### Dataset entries
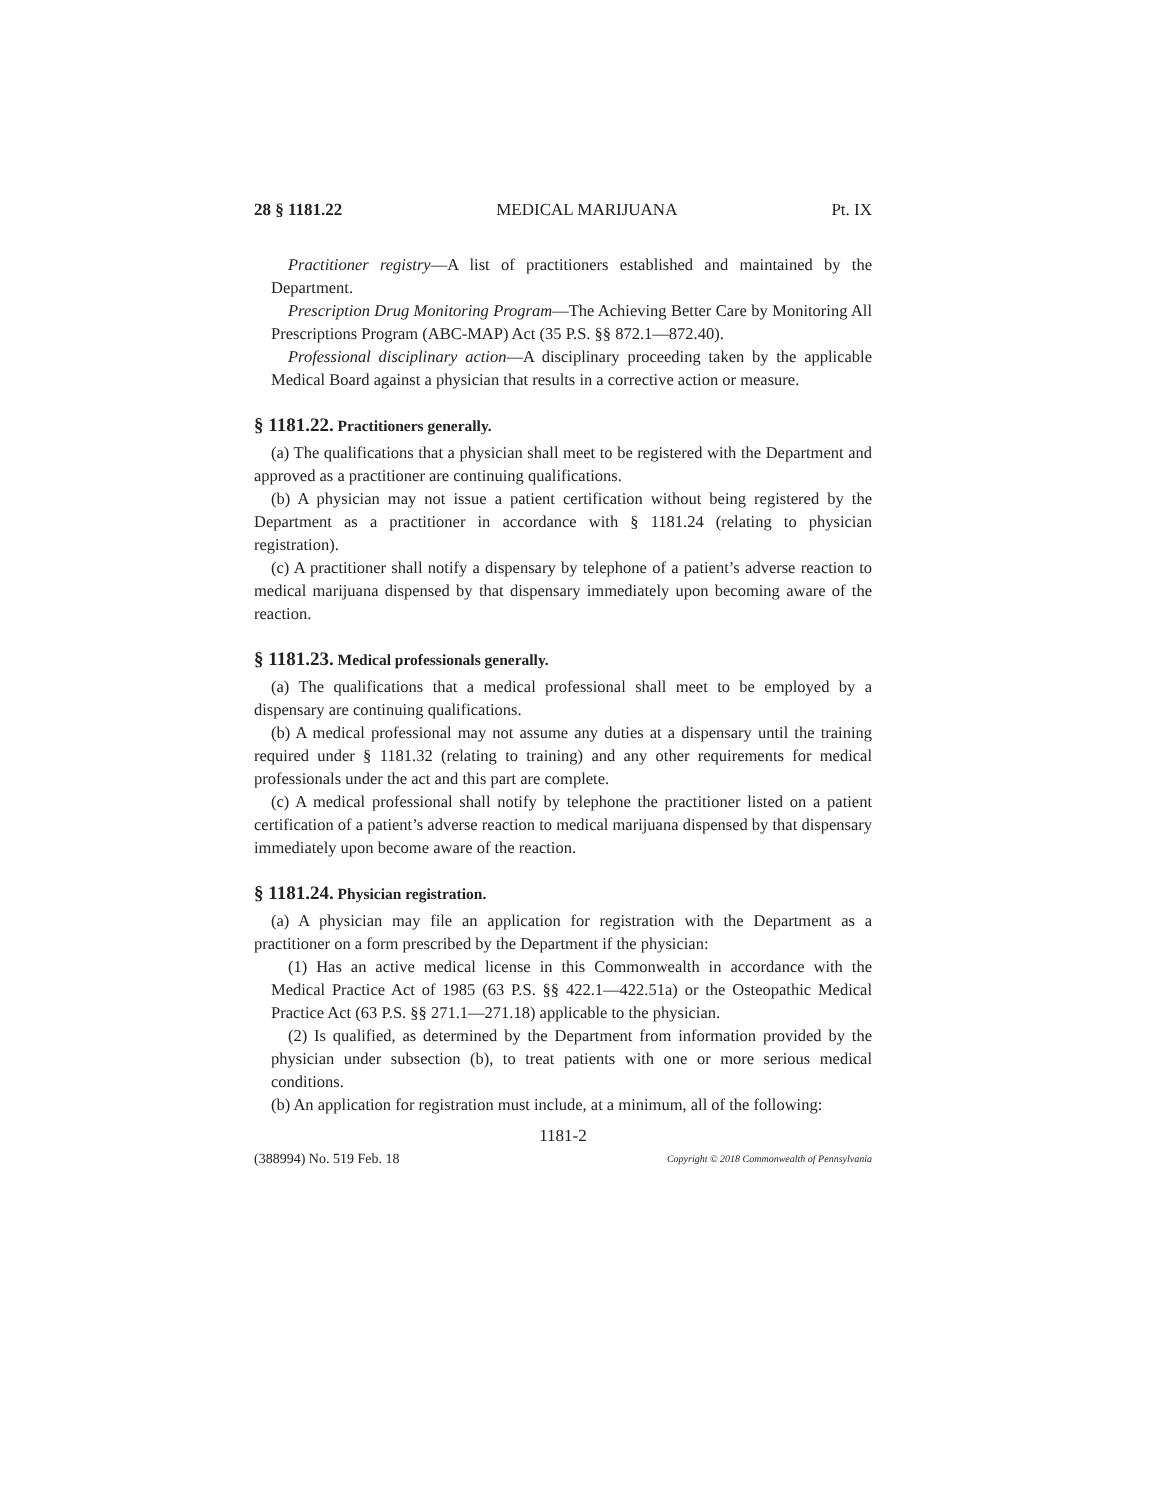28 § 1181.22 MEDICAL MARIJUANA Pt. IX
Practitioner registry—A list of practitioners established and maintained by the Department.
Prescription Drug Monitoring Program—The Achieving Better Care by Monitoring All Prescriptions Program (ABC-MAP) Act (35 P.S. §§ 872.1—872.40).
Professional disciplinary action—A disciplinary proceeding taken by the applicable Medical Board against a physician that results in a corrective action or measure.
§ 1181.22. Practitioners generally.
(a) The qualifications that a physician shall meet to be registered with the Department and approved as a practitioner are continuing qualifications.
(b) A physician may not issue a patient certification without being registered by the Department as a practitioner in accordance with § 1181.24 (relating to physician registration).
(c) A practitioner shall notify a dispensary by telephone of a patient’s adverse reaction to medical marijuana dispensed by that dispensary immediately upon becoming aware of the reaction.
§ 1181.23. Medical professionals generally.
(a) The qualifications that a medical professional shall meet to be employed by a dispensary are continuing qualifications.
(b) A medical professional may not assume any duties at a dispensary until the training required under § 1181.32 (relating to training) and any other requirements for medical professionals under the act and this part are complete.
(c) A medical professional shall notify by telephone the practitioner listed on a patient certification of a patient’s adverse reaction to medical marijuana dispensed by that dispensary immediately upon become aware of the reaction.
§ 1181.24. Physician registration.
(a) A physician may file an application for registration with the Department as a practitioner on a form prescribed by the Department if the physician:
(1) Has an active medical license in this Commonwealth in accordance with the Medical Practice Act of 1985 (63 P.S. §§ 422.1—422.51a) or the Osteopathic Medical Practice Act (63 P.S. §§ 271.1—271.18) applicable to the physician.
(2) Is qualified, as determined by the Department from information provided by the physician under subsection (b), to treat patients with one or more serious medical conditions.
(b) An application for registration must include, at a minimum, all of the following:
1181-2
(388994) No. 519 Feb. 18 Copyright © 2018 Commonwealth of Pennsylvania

* * *

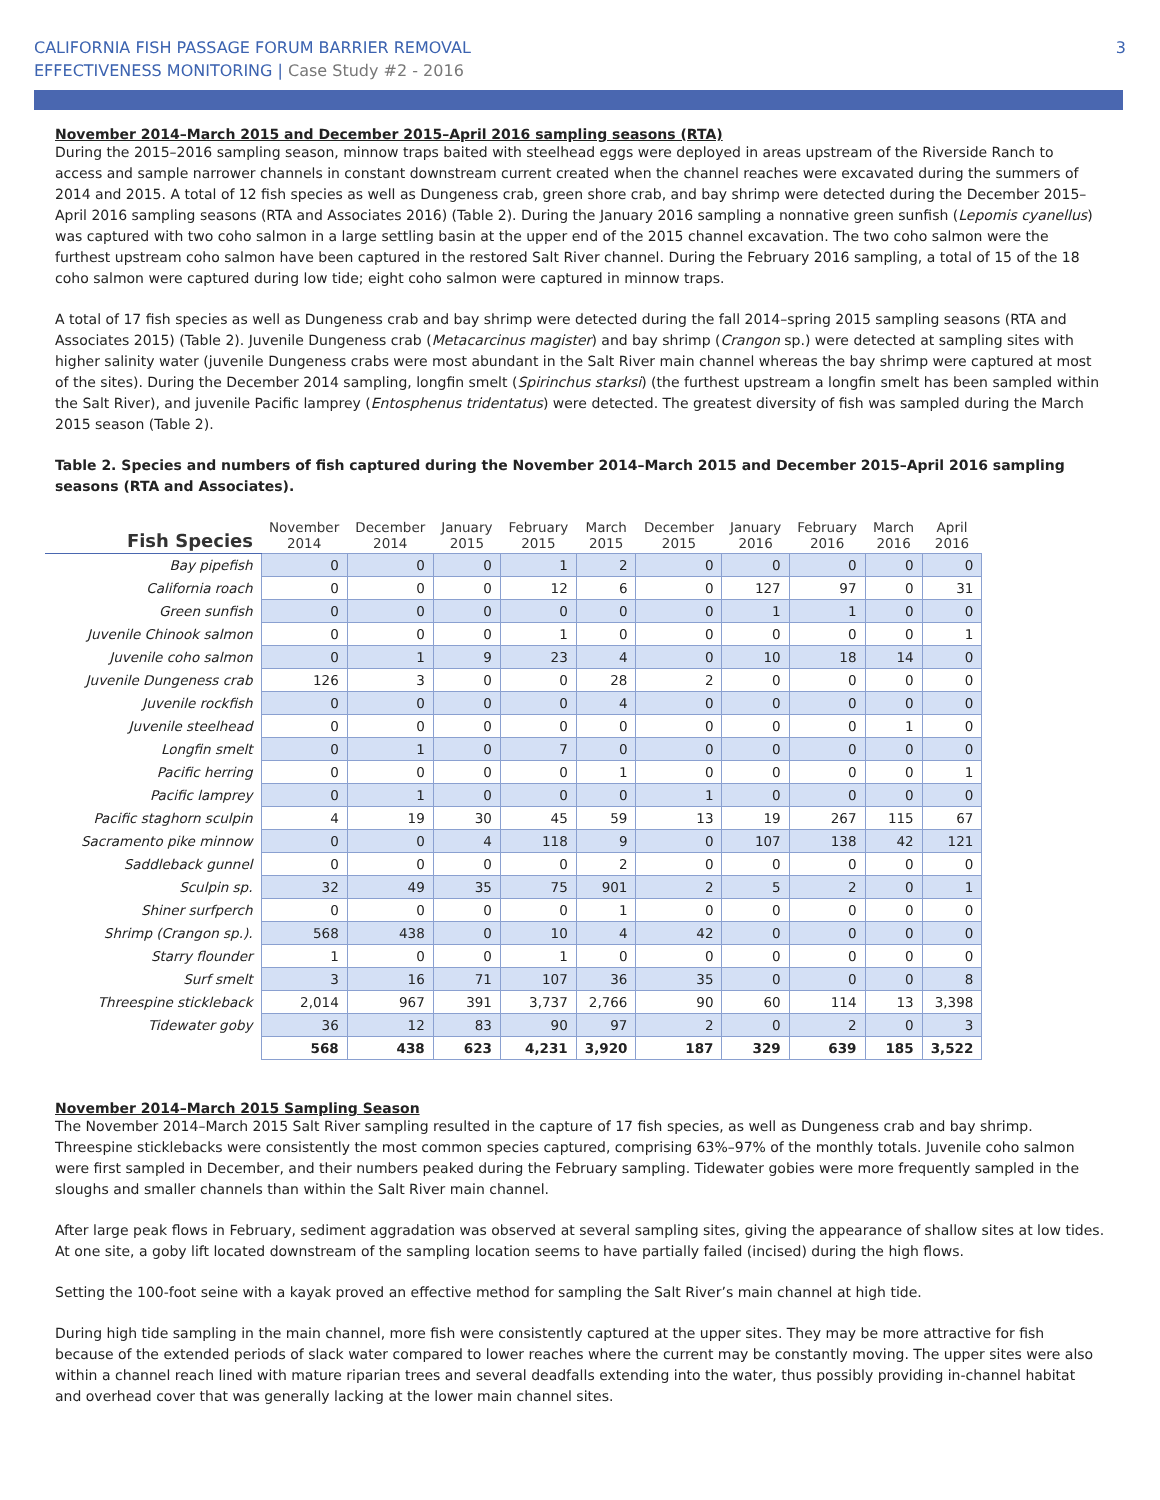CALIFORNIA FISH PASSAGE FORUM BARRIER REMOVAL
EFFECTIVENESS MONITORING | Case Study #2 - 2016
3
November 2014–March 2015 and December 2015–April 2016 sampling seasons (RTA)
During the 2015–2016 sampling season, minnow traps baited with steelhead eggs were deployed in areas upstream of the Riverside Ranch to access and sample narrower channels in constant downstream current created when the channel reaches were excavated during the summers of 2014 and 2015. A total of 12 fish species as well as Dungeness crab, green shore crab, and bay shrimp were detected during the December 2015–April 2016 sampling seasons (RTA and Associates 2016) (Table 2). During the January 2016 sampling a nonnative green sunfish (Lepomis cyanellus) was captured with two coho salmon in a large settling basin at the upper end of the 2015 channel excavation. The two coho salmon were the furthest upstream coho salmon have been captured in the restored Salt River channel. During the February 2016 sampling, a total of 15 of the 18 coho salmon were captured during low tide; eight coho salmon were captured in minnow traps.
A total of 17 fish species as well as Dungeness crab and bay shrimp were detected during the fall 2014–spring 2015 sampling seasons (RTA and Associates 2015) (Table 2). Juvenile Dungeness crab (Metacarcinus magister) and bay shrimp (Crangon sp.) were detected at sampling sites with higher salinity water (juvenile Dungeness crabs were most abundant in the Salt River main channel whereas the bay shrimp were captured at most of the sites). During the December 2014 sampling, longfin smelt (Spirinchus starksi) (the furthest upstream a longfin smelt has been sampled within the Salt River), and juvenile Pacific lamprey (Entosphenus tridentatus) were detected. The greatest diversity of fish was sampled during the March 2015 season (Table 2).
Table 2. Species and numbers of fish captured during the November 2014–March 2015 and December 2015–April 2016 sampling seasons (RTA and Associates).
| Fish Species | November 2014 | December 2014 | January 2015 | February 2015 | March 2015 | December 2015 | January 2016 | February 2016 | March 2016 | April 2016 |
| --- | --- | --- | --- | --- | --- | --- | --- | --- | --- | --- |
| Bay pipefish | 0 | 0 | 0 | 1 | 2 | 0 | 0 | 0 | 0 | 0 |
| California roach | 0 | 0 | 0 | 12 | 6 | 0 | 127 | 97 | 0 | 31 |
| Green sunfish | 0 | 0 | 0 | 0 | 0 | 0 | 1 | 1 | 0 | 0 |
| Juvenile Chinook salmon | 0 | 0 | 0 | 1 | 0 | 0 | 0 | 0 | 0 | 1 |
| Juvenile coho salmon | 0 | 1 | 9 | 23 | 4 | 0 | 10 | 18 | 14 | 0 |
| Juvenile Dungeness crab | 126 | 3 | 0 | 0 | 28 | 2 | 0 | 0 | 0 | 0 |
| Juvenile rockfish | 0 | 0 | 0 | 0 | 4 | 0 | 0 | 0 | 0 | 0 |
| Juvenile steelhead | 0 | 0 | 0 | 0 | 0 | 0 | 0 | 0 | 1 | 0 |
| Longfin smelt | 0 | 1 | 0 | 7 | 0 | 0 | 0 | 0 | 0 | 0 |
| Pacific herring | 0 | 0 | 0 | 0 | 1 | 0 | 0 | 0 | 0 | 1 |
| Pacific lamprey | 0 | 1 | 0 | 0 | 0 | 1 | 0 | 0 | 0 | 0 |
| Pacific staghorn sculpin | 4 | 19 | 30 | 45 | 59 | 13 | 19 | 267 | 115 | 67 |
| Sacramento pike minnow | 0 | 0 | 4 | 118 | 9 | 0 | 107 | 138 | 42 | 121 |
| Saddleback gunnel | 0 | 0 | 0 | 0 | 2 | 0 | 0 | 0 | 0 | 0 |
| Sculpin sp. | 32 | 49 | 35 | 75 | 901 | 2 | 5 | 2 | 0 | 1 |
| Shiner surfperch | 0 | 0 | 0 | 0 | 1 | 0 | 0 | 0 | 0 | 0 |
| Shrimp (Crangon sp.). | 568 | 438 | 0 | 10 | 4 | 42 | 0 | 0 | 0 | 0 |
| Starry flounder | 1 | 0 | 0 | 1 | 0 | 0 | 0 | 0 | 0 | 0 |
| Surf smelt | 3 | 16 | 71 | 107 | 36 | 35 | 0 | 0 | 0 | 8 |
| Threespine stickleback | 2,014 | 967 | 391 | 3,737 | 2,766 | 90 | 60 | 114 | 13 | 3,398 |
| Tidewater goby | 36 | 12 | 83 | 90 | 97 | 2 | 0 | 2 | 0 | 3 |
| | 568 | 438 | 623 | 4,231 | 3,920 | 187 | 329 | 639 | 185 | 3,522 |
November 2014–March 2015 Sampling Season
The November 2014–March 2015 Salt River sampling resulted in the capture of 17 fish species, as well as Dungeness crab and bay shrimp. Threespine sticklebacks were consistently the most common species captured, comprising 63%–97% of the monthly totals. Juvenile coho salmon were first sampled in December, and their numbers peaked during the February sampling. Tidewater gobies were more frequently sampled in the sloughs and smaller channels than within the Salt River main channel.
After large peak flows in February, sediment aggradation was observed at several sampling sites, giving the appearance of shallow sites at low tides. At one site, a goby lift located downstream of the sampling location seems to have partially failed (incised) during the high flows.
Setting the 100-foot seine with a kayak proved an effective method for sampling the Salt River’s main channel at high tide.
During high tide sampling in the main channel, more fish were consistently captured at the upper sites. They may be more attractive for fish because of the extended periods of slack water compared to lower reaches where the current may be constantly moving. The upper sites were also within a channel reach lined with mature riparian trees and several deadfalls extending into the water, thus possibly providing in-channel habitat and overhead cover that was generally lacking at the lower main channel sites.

...

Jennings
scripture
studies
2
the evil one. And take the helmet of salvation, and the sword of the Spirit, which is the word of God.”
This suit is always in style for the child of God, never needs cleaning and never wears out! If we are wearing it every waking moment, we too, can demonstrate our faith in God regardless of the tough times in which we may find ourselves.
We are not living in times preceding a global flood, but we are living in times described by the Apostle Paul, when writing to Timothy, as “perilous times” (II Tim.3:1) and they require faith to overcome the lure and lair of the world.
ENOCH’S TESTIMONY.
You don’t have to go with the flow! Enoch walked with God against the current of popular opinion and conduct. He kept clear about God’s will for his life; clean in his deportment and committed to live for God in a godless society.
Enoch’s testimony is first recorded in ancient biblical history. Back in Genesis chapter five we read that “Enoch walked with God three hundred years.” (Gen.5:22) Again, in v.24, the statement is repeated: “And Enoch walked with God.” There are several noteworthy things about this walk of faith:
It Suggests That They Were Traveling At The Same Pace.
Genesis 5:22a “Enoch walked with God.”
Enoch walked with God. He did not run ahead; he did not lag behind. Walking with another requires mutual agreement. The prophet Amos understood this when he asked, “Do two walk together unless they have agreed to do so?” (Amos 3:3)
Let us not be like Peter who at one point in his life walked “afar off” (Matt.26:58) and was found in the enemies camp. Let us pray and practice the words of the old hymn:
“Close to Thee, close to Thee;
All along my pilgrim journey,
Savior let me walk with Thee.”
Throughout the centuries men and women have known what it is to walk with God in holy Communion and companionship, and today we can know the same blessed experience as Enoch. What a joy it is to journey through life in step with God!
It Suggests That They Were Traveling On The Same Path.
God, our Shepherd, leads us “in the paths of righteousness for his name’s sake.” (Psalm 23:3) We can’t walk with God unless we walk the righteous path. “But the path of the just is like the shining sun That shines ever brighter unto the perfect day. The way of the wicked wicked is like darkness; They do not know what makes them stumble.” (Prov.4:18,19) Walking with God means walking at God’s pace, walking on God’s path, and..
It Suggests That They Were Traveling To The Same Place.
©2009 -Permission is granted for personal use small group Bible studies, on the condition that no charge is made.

### Aim of the task
How many of the lines above include the word "dispensary"? Give that number without comment.

### Response to the exercise
4